植栽基盤整備や樹勢回復に土壌改良材は欠かせません。台湾ではどのような土壌改良材が入手可能なのでしょうか。私は台湾に適した土壌改良材を探すのに結構苦労してきました。「ネバネバ・カチカチ台湾土壌」の連載最終回は台湾の土壌改良材の実情について述べます。
■台湾で入手可能な無機質土壌改良材
台湾で入手できる樹木植栽用の土壌改良材は限られています。特に台湾現地で製造されている無機質系土壌改良材は殆どありません。その事は台湾において土壌改良を実施する上で非常に苦労させられる所です。
加湿地でシルト質土壌や粘土質土壌の場合、通気性や排水性を高める必要があります。その改良には無機質系の土壌改良材が必要となります。有機物系土壌改良材を用いると通気性が悪い加湿土壌内では嫌気発酵を起こし、かえって土壌を悪化させてしまう危惧があるからです。
なんとか良い無機質資材が無いかと探し回りましたが、現地産の無機質系資材としては、汚泥を焼成したセラミック状の陶粒(トーリー)と呼ばれる骨材しか見つけられませんでした。陶粒は軽量で硬く扱い易い製品だと思われますが、残念ながら多孔質ではないため、通気透水性改善効果はあまり見込めません。どちらかと言うとセメント混合用軽量骨材として世界各地で使われている材料です。植栽地では地表面を覆うマルチングなどに適した材料となります。
台湾は面積が九州と同じほどですから、採取できる天然鉱物資源が限定的であるため、無機質土壌改良材が製造されないのは仕方ありません。そのような事から、真珠岩パーライト、黒曜石パーライト、バーミュキライトは園芸材料として輸入されています。保水性に優れる真珠岩パーライトやバーミュキライトは加湿地には適しません。また、ベタベタした粘性土に軟らかく崩れやすいバーミュキライトは均一に混合することもできません。
そのため、台湾での排水性・通気性・透水性の改良には、日本から輸入した黒曜石パーライトを用いています。日本から輸入された材料は船運賃や関税で高価なものになってしまいますが、それでも昨今の円安で1年前に比べると20%以上安くなり助かっています。
■台湾で入手可能な有機質土壌改良材
有機質土壌改良材は台湾にも多く存在します。しかし、日本で一般的なバーク堆肥は存在するものの一般的ではありません。台湾で幾つかの有機質土壌改良材を調べましたので、次表に示します。

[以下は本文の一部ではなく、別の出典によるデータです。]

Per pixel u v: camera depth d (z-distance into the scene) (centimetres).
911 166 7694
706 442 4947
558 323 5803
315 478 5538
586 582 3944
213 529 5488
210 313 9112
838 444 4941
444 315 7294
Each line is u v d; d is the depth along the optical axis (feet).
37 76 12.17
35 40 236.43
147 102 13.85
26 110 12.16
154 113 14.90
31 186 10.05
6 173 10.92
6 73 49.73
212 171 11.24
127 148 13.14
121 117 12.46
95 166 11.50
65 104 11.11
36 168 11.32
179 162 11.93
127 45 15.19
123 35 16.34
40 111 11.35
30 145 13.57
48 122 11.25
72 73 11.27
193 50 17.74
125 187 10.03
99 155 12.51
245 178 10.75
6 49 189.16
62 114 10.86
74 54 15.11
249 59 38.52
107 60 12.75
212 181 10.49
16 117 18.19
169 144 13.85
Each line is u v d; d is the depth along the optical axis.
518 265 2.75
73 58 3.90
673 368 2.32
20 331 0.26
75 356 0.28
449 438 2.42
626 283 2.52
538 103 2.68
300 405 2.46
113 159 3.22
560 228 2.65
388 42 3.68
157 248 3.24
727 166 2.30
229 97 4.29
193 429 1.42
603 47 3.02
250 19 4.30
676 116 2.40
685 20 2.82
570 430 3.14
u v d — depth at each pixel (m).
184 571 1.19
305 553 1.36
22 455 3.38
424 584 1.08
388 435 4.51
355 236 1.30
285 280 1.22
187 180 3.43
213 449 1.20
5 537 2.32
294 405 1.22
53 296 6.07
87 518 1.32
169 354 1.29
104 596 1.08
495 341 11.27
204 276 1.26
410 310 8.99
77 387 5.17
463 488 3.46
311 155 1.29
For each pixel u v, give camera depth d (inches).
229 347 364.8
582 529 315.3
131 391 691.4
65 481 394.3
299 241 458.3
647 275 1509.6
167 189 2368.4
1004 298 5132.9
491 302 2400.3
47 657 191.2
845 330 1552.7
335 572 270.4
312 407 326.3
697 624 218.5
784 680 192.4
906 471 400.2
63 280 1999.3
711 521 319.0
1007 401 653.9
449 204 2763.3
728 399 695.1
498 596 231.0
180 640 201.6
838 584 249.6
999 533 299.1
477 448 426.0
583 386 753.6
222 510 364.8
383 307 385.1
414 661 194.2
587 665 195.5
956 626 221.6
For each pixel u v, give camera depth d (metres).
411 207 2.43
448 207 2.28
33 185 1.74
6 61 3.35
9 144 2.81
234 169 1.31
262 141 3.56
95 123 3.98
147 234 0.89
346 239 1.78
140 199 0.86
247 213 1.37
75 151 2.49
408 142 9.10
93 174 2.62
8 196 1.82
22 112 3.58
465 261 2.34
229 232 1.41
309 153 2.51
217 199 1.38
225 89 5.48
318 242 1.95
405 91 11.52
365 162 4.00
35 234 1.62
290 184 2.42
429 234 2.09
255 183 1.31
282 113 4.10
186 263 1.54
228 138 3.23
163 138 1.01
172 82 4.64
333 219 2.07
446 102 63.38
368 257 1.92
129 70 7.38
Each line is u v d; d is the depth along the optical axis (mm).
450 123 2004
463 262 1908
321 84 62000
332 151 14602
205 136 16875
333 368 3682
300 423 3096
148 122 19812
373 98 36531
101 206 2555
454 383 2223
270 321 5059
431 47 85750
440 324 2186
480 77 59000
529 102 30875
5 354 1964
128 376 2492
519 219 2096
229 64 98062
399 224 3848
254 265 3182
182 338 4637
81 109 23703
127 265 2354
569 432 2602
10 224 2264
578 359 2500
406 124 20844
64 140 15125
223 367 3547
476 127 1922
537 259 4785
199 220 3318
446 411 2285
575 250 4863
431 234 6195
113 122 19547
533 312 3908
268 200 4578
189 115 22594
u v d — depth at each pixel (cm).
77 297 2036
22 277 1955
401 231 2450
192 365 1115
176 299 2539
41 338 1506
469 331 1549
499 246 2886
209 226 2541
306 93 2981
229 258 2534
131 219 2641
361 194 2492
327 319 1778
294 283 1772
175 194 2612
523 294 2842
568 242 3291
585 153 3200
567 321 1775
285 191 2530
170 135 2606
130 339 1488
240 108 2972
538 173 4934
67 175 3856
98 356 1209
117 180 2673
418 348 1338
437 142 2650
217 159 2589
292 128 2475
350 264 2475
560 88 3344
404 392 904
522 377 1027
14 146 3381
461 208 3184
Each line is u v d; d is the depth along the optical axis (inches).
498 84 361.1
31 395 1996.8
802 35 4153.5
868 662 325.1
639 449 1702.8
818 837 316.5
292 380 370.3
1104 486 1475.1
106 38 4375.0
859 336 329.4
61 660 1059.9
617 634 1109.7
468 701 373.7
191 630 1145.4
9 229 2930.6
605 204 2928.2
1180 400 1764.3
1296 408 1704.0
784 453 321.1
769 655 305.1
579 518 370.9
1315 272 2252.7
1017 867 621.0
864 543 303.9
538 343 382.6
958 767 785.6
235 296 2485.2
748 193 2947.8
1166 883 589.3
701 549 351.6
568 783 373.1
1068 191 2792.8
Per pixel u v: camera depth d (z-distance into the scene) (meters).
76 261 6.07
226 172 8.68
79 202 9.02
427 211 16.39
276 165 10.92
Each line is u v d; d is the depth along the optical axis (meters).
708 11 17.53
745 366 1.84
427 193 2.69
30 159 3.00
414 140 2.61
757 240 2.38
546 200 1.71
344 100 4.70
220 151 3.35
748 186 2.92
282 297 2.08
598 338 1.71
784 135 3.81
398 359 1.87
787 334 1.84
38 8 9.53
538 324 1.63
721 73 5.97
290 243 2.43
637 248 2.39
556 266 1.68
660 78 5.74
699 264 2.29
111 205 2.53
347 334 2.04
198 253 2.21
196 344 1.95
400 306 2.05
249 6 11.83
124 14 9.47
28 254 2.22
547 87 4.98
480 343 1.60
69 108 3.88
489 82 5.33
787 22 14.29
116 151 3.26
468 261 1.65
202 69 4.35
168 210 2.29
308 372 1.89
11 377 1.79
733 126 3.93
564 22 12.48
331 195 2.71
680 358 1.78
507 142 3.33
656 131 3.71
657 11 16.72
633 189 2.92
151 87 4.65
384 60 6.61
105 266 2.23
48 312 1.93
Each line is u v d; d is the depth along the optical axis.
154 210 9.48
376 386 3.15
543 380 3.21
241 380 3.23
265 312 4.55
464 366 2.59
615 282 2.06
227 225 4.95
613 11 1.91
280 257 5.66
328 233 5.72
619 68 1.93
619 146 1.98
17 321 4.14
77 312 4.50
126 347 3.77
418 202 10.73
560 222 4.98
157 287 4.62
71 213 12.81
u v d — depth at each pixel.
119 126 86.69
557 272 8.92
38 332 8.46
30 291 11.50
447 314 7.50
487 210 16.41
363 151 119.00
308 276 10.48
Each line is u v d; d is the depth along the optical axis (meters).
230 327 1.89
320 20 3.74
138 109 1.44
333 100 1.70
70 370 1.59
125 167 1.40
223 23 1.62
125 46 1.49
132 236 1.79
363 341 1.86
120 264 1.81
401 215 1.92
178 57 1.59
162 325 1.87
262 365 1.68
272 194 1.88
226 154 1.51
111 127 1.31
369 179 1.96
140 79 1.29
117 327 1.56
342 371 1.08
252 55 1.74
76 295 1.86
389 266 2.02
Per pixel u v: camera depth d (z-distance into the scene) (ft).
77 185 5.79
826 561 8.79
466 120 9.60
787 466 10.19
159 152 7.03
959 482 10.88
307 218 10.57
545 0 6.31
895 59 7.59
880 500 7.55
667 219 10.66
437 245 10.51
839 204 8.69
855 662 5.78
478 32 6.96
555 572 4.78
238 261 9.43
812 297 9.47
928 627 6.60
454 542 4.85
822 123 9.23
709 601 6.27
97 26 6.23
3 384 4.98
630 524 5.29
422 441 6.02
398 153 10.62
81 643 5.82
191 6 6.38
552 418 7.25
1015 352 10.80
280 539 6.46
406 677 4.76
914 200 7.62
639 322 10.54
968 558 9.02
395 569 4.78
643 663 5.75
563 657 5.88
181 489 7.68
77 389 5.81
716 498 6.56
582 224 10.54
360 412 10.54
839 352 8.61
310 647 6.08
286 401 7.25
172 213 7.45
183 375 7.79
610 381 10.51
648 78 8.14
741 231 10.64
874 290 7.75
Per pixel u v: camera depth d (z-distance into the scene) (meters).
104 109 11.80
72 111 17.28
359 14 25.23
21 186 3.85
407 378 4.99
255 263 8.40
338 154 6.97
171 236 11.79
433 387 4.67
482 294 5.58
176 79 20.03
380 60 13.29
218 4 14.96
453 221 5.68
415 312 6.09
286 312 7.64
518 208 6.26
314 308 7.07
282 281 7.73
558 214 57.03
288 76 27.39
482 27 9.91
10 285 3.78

製造されている製品の大半はサトウキビ粕や木屑に食品残渣を混合して作られています。混合されているものは多岐に渡り、産廃にまわされた残渣を用いていると思われます。
残念ながら台湾各地から取り寄せた堆肥の半分近くは、悪臭がきつくベトつくなど、堆肥として未熟なものでした。品質は安定せず熟度の低い堆肥が結構市場に出回っているようです。上記表の堆肥はそれらの中から比較的良さそうなものを選択し分析値を比較したものです。表に記載したものは概ね乾燥し悪臭はしないものの、堆肥の品質基準で用いられるC/Nは全般的に高い値を示しています。ですから台湾で良質な有機質堆肥を入手するのは結構苦労するかも知れません。まずは堆肥の良し悪しを判別できる目を養う必要がありそうです。
頻繁に耕す畑ならまだしも、加湿地で通気不良の植栽現場に有機質堆肥を用いるには十分な注意が必要です。熟度が低い未熟な堆肥を加湿地に混合すると、少ない土中内酸素を奪い取り、ますます樹木の根が呼吸できなくなり根腐れを起こしてしまいます。また未熟有機物の分解過程で、周辺土壌から樹木の主要分である窒素も奪い取り、窒素飢餓に陥る場合があります。そのような事から有機物堆肥は加湿地の土壌改良には適さないとも言えるでしょう。
そこで私は有機堆肥を用いる場合は、極力、輸入品のピートモスを用いるようにしています。ピートモスはカナダやロシアや北欧から輸入されています。椰子の実から取れるココピートもスリランカなどから輸入されていますが、自然熟成したピートモスの方が加湿地では安心と考えています。
以上のように台湾で土壌改良を行うとすると資材調達に困るのが実情です。今後は自らが良質な土壌改良材を台湾で作っていき、台湾の植栽技術の向上を図ると共に、都市の環境改善に少しでも貢献できればと考えているところです。
5回に渡り「ネバネバ・カチカチの台湾土壌」と題して記してきました。もし、台湾で樹木にまつわる仕事をすることがあれば、台湾の土壌特性を理解した上で臨んでいただければ、またこの連載に記してあることが少しでもお役に立てればと願う次第です。